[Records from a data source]

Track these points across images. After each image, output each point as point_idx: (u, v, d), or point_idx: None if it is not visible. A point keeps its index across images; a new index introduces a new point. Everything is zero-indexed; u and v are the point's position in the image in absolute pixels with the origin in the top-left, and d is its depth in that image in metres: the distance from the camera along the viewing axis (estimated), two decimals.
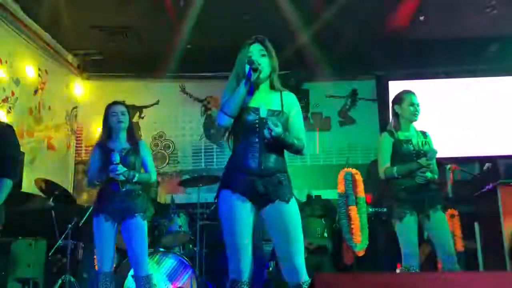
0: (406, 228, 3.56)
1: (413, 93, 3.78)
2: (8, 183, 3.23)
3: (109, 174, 3.57)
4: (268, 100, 2.64)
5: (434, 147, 3.72)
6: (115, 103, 3.84)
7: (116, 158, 3.57)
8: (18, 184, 5.20)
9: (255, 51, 2.62)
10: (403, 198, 3.59)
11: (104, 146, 3.73)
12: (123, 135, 3.79)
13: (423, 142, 3.67)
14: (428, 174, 3.56)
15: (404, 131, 3.72)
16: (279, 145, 2.57)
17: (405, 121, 3.73)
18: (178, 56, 6.24)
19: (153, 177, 3.84)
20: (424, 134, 3.78)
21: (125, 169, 3.60)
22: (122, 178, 3.60)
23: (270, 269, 4.97)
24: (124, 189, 3.64)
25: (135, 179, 3.66)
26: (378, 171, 3.73)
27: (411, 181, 3.58)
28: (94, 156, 3.76)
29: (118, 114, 3.74)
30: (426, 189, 3.58)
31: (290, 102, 2.69)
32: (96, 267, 3.67)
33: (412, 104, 3.70)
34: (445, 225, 3.59)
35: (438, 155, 3.59)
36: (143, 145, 3.86)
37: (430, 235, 3.65)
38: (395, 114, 3.78)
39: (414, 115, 3.70)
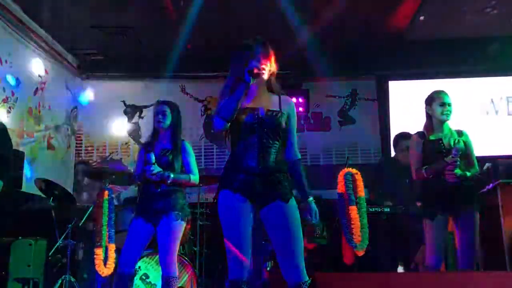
0: (434, 228, 3.54)
1: (443, 93, 3.74)
2: None
3: (145, 174, 3.54)
4: (266, 101, 2.65)
5: (470, 146, 3.69)
6: (158, 102, 3.81)
7: (152, 158, 3.52)
8: (18, 184, 5.21)
9: (256, 53, 2.61)
10: (434, 198, 3.58)
11: (148, 146, 3.73)
12: (165, 135, 3.75)
13: (456, 141, 3.64)
14: (458, 171, 3.51)
15: (437, 132, 3.69)
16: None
17: (436, 121, 3.70)
18: (178, 56, 6.24)
19: (194, 178, 3.72)
20: (459, 132, 3.75)
21: (159, 169, 3.53)
22: (156, 178, 3.53)
23: (269, 269, 4.97)
24: (159, 190, 3.60)
25: (170, 180, 3.56)
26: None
27: (442, 180, 3.56)
28: (139, 155, 3.81)
29: (159, 114, 3.72)
30: (459, 188, 3.54)
31: (288, 104, 2.71)
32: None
33: (443, 104, 3.66)
34: (471, 226, 3.53)
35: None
36: (185, 145, 3.80)
37: (457, 235, 3.61)
38: (427, 115, 3.76)
39: (445, 115, 3.66)
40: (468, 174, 3.59)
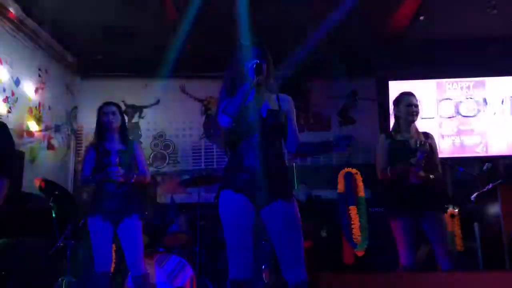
0: (401, 229, 3.57)
1: (411, 94, 3.78)
2: (6, 183, 3.20)
3: (108, 176, 3.56)
4: (266, 100, 2.66)
5: (435, 148, 3.71)
6: (106, 103, 3.82)
7: (115, 159, 3.59)
8: (18, 184, 5.20)
9: (253, 54, 2.62)
10: (398, 199, 3.59)
11: (99, 147, 3.72)
12: (116, 136, 3.78)
13: (422, 142, 3.66)
14: (422, 173, 3.54)
15: (404, 133, 3.72)
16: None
17: (404, 122, 3.74)
18: (178, 56, 6.23)
19: (147, 177, 3.85)
20: (426, 134, 3.78)
21: (123, 170, 3.60)
22: (121, 179, 3.60)
23: (269, 268, 4.97)
24: (120, 190, 3.64)
25: (133, 180, 3.66)
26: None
27: (406, 181, 3.58)
28: (88, 156, 3.74)
29: (109, 114, 3.73)
30: (423, 189, 3.57)
31: (288, 103, 2.72)
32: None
33: (409, 105, 3.71)
34: (441, 225, 3.57)
35: (441, 155, 3.58)
36: (136, 145, 3.87)
37: (428, 236, 3.65)
38: (395, 116, 3.80)
39: (412, 115, 3.70)
40: (432, 176, 3.61)
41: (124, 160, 3.69)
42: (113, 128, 3.75)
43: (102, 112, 3.76)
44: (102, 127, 3.76)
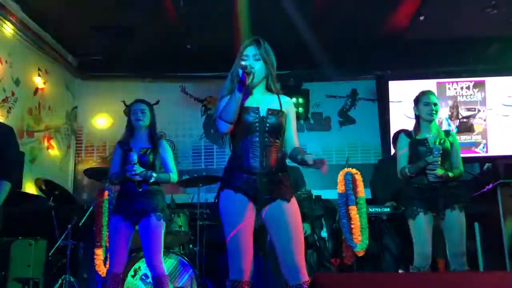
0: (418, 228, 3.56)
1: (430, 93, 3.80)
2: (7, 186, 3.21)
3: (125, 174, 3.54)
4: (266, 100, 2.66)
5: (456, 146, 3.72)
6: (136, 101, 3.81)
7: (134, 157, 3.53)
8: (18, 184, 5.20)
9: (250, 54, 2.62)
10: (417, 197, 3.60)
11: (125, 144, 3.71)
12: (144, 134, 3.75)
13: (441, 141, 3.66)
14: (439, 171, 3.53)
15: (424, 132, 3.74)
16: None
17: (423, 121, 3.75)
18: (178, 56, 6.23)
19: (174, 177, 3.76)
20: (447, 132, 3.79)
21: (142, 169, 3.55)
22: (139, 178, 3.56)
23: (269, 268, 4.96)
24: (140, 189, 3.60)
25: (152, 179, 3.59)
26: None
27: (423, 179, 3.59)
28: (115, 154, 3.75)
29: (138, 112, 3.72)
30: (442, 187, 3.57)
31: (288, 104, 2.72)
32: (107, 266, 3.65)
33: (427, 104, 3.71)
34: (458, 225, 3.55)
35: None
36: (163, 144, 3.80)
37: (444, 235, 3.64)
38: (415, 116, 3.82)
39: (430, 114, 3.71)
40: (451, 174, 3.61)
41: (147, 159, 3.64)
42: (141, 126, 3.73)
43: (131, 109, 3.76)
44: (131, 125, 3.74)
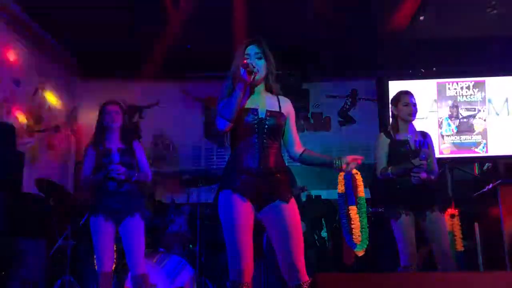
0: (401, 228, 3.57)
1: (409, 93, 3.79)
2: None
3: (108, 174, 3.56)
4: (265, 102, 2.66)
5: (432, 148, 3.72)
6: (108, 102, 3.81)
7: (117, 158, 3.58)
8: (18, 184, 5.20)
9: (251, 52, 2.63)
10: (399, 198, 3.60)
11: (99, 146, 3.71)
12: (117, 135, 3.77)
13: (421, 143, 3.67)
14: (424, 175, 3.55)
15: (402, 132, 3.73)
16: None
17: (402, 121, 3.74)
18: (178, 56, 6.23)
19: (149, 176, 3.83)
20: (423, 134, 3.78)
21: (125, 168, 3.60)
22: (122, 177, 3.59)
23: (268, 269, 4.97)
24: (122, 189, 3.64)
25: (134, 178, 3.66)
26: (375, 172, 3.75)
27: (407, 181, 3.59)
28: (88, 156, 3.73)
29: (112, 113, 3.72)
30: (422, 189, 3.58)
31: (288, 105, 2.73)
32: (96, 267, 3.66)
33: (407, 104, 3.71)
34: (440, 225, 3.58)
35: (441, 155, 3.59)
36: (137, 144, 3.85)
37: (427, 235, 3.65)
38: (393, 115, 3.81)
39: (410, 115, 3.71)
40: (433, 177, 3.63)
41: (125, 159, 3.68)
42: (115, 127, 3.74)
43: (104, 111, 3.75)
44: (104, 126, 3.74)
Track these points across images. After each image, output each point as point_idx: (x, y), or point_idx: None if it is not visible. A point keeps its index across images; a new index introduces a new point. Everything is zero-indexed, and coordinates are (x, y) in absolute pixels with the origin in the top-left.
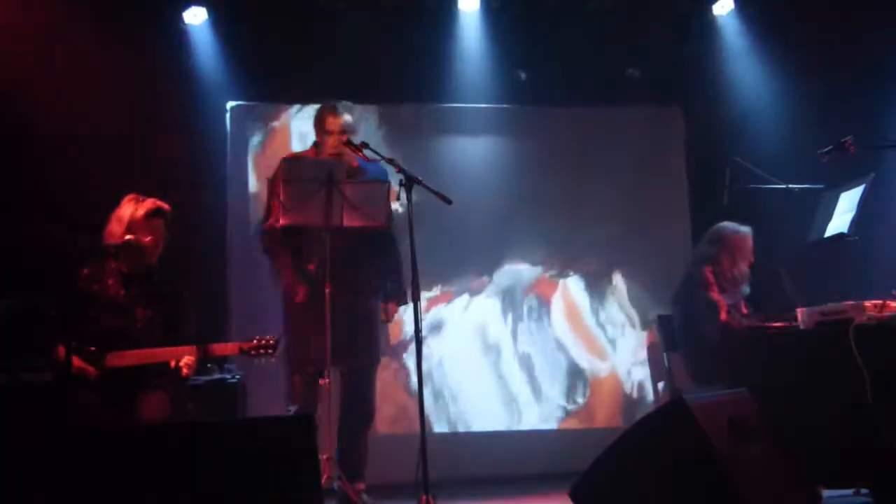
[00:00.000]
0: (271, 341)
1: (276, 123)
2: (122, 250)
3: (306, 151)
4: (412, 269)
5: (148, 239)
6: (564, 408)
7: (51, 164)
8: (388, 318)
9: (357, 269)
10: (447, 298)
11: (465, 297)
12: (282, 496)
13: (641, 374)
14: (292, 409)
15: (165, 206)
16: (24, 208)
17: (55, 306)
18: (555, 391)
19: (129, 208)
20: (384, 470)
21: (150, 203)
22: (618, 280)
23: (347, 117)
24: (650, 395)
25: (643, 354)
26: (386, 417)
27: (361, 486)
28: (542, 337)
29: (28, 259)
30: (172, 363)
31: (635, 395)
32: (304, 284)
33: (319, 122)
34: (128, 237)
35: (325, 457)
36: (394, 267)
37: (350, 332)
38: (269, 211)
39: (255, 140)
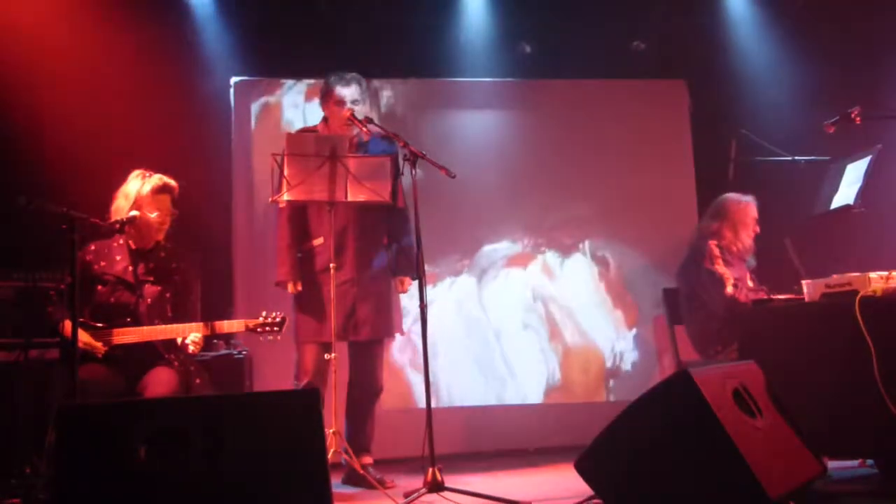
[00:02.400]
0: (277, 318)
1: (280, 98)
2: (128, 226)
3: (316, 126)
4: (417, 244)
5: (155, 214)
6: (555, 382)
7: (53, 140)
8: (404, 290)
9: (365, 244)
10: (454, 268)
11: (472, 267)
12: (288, 470)
13: (638, 347)
14: (300, 384)
15: (172, 181)
16: (27, 186)
17: (62, 283)
18: (544, 366)
19: (136, 184)
20: (388, 444)
21: (156, 179)
22: (624, 253)
23: (355, 88)
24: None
25: (645, 326)
26: (389, 393)
27: (368, 459)
28: (534, 312)
29: (32, 237)
30: (179, 340)
31: (627, 369)
32: (296, 281)
33: (327, 95)
34: (134, 213)
35: (331, 430)
36: (406, 242)
37: (359, 307)
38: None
39: (260, 115)
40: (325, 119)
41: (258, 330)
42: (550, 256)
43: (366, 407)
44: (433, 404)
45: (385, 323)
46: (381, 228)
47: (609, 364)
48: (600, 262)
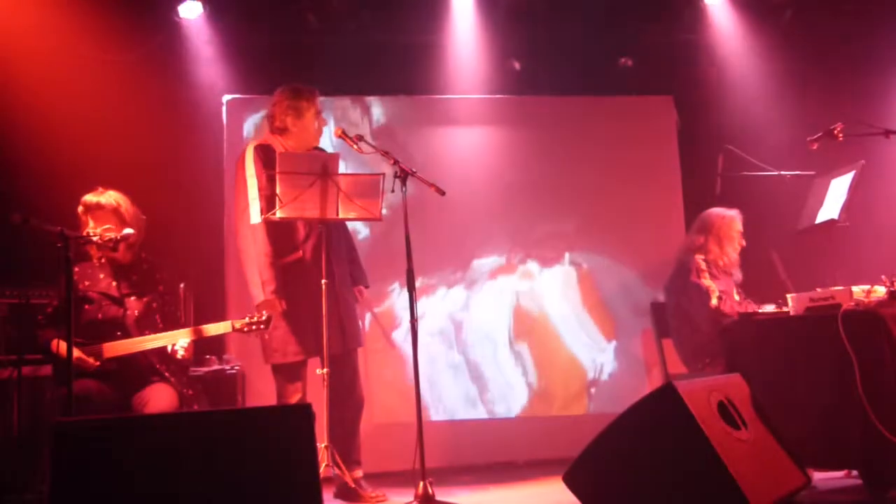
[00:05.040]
0: (263, 317)
1: None
2: (88, 245)
3: (265, 141)
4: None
5: (98, 232)
6: (543, 395)
7: (44, 160)
8: (360, 301)
9: (337, 257)
10: (445, 280)
11: (460, 280)
12: (281, 485)
13: (625, 360)
14: (290, 402)
15: (103, 198)
16: (18, 205)
17: (54, 299)
18: (532, 379)
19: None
20: (380, 458)
21: (86, 197)
22: (612, 268)
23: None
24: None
25: (634, 339)
26: (381, 406)
27: (359, 473)
28: (521, 325)
29: (25, 255)
30: (168, 347)
31: (614, 382)
32: (282, 299)
33: (300, 107)
34: (128, 230)
35: (322, 445)
36: (354, 253)
37: (337, 319)
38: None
39: (251, 133)
40: (280, 131)
41: (245, 329)
42: (538, 270)
43: (354, 419)
44: (426, 418)
45: (358, 334)
46: (343, 241)
47: (596, 376)
48: (588, 276)
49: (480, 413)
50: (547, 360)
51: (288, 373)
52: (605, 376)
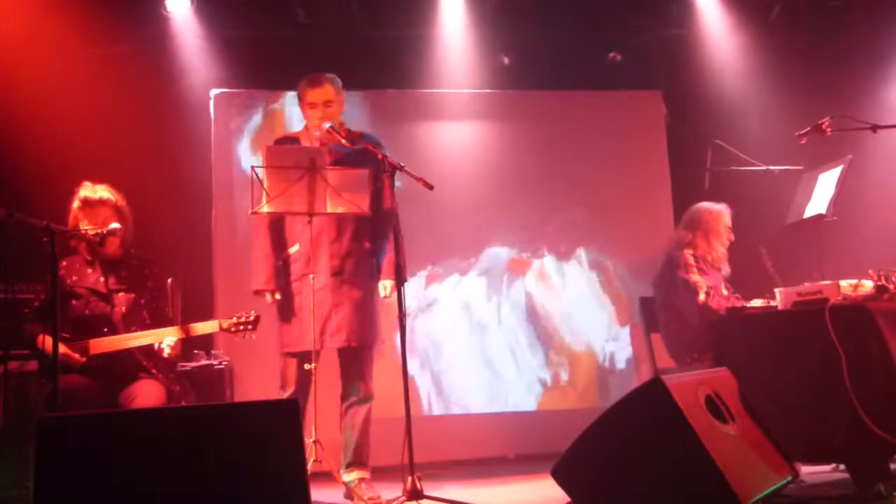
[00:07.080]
0: (251, 317)
1: (259, 110)
2: (76, 240)
3: (297, 133)
4: (396, 255)
5: (91, 227)
6: (543, 388)
7: (30, 154)
8: (388, 295)
9: (339, 250)
10: (437, 278)
11: (454, 277)
12: (268, 480)
13: (617, 355)
14: (284, 394)
15: (100, 193)
16: (4, 199)
17: (41, 294)
18: (535, 372)
19: (74, 200)
20: (374, 452)
21: (84, 192)
22: (601, 263)
23: (329, 87)
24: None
25: (623, 338)
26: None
27: (359, 475)
28: (524, 319)
29: (10, 249)
30: (156, 345)
31: (612, 376)
32: (274, 290)
33: (300, 99)
34: (115, 225)
35: (311, 440)
36: (382, 244)
37: (334, 314)
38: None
39: (239, 127)
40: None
41: (233, 329)
42: (523, 261)
43: (359, 416)
44: (426, 412)
45: (362, 329)
46: (361, 232)
47: (590, 371)
48: (576, 270)
49: (471, 408)
50: (538, 354)
51: (285, 364)
52: (595, 372)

**REQUIRED WORK**: Your reply should consist solely of the lines above from the line containing "2: (122, 250)" up to and including the line containing "52: (605, 376)", reproduced exactly, minus the pictures.

**EXPECTED ANSWER**:
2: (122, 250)
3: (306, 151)
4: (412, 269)
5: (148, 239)
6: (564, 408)
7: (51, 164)
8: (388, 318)
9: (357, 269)
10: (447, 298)
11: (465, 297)
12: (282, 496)
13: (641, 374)
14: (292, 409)
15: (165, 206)
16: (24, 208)
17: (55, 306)
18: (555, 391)
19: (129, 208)
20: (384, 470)
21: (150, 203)
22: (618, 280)
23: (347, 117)
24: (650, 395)
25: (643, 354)
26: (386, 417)
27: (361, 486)
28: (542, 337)
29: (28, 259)
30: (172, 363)
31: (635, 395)
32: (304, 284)
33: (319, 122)
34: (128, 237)
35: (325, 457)
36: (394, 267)
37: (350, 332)
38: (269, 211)
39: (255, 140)
[00:02.400]
0: (277, 318)
1: (280, 98)
2: (128, 226)
3: (316, 126)
4: (417, 244)
5: (155, 214)
6: (555, 382)
7: (53, 140)
8: (404, 290)
9: (365, 244)
10: (454, 268)
11: (472, 267)
12: (288, 470)
13: (638, 347)
14: (300, 384)
15: (172, 181)
16: (27, 186)
17: (62, 283)
18: (544, 366)
19: (136, 184)
20: (388, 444)
21: (156, 179)
22: (624, 253)
23: (355, 88)
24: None
25: (645, 326)
26: (389, 393)
27: (368, 459)
28: (534, 312)
29: (32, 237)
30: (179, 340)
31: (627, 369)
32: (296, 281)
33: (327, 95)
34: (134, 213)
35: (331, 430)
36: (406, 242)
37: (359, 307)
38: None
39: (260, 115)
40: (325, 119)
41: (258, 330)
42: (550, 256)
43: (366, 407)
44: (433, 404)
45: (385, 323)
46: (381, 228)
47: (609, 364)
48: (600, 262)
[00:05.040]
0: (263, 317)
1: None
2: (88, 245)
3: (265, 141)
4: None
5: (98, 232)
6: (543, 395)
7: (44, 160)
8: (360, 301)
9: (337, 257)
10: (445, 280)
11: (460, 280)
12: (281, 485)
13: (625, 360)
14: (290, 402)
15: (103, 198)
16: (18, 205)
17: (54, 299)
18: (532, 379)
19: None
20: (380, 458)
21: (86, 197)
22: (612, 268)
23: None
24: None
25: (634, 339)
26: (381, 406)
27: (359, 473)
28: (521, 325)
29: (25, 255)
30: (168, 347)
31: (614, 382)
32: (282, 299)
33: (300, 107)
34: (128, 230)
35: (322, 445)
36: (354, 253)
37: (337, 319)
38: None
39: (251, 133)
40: (280, 131)
41: (245, 329)
42: (538, 270)
43: (354, 419)
44: (426, 418)
45: (358, 334)
46: (343, 241)
47: (596, 376)
48: (588, 276)
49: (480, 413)
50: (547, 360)
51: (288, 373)
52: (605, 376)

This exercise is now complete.